• EXERCISE: Could you change every "Fotografie z akce" in the material below to "Foto z akce" and write the lines out again with nothing else altered?
====================
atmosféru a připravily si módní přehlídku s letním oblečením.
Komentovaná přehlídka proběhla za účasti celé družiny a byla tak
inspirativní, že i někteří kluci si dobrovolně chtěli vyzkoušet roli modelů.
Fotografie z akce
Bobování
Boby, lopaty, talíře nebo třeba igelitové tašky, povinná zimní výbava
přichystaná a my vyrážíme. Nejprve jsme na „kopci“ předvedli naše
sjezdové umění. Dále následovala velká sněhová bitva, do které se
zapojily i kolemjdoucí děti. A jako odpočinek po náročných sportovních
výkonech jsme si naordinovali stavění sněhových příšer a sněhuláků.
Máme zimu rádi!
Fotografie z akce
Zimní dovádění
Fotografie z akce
====================
• WRITTEN REPLY:
atmosféru a připravily si módní přehlídku s letním oblečením.
Komentovaná přehlídka proběhla za účasti celé družiny a byla tak
inspirativní, že i někteří kluci si dobrovolně chtěli vyzkoušet roli modelů.
Foto z akce
Bobování
Boby, lopaty, talíře nebo třeba igelitové tašky, povinná zimní výbava
přichystaná a my vyrážíme. Nejprve jsme na „kopci“ předvedli naše
sjezdové umění. Dále následovala velká sněhová bitva, do které se
zapojily i kolemjdoucí děti. A jako odpočinek po náročných sportovních
výkonech jsme si naordinovali stavění sněhových příšer a sněhuláků.
Máme zimu rádi!
Foto z akce
Zimní dovádění
Foto z akce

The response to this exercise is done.